A meeting of the Erie County Legislature's Regionalism Committee -- held Tuesday to consider for the first time the proposals made by the Who Does What? Commission -- turned into the Great Snowplow Debate of 2000-01. There were two main camps:
Those who want Erie County to turn its roads over to the towns and villages for plowing.
Those who think the towns and villages would be stupid for taking on such a chore.
"I just really don't see that happening," Ronald Witnauer said bluntly.
Witnauer, who is highway superintendent in Clarence and president of a local association of highway officials, said towns and villages already are strapped when it comes to snowplowing.
"Some of these towns, in the Southtowns, would have to go out and hire men, they're going to have to add equipment, and they're just not interested in that," Witnauer said.
Legislators from both sides of the aisle -- in a rare moment of agreement -- said that turning the plowing burden over to towns and villages would end up costing local municipalities more money. That is not fair for taxpayers, they said.
"It's either on our tax bills or on their tax bills," said Legislature Chairman Charles M. Swanick, D-Kenmore. "This isn't about service. It's all about money. It would be a major cost shift."
Legislator Steven P. McCarville, R-Orchard Park, said some of the county's smaller towns and villages cannot bear such a burden alone.
"To buy a truck, or extra people to provide manpower, is a huge burden on them," McCarville said. "You've got to find a way to make that up to them."
Defending the proposal were members of the Who Does What? Commission, led by the Buffalo Niagara Partnership at the direction of County Executive Joel A. Giambra, a Republican.
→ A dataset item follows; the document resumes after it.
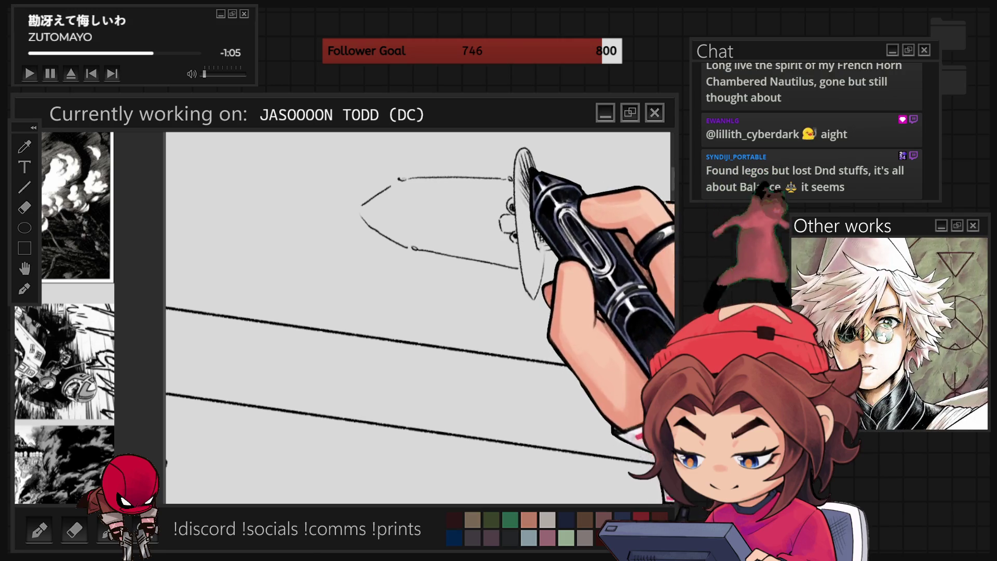
pyautogui.press('r')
The commission released its final report, including 17 recommendations for consolidation and streamlining efforts throughout the county, late last month.
Commission members cited facts and figures to show that Erie County could save a lot of money -- maybe as much as $2 million -- by shifting its snowplowing duties to local municipalities:
Erie County has 3,117 lane-miles of county roadways to plow, almost four times as much as the statewide average for counties. About 1,200 of those lane-miles are already plowed by someone other than county crews.
Transportation time, to get county plows out to far-flung towns and villages, is much greater than if the municipalities did the plowing themselves. That extra transportation time eats up a lot of money, commission members said.
Other counties in New York neither plow nor do maintenance on their roadways. All of those jobs are contracted out to municipalities.
Kenneth J. Vetter, project manager for the commission, said towns and villages are the most efficient and effective way to get roads plowed.
"They do them quickly, they do them better, and they tend to be more responsive than people at the county level," said Vetter. "It is cheaper for municipalities to do this."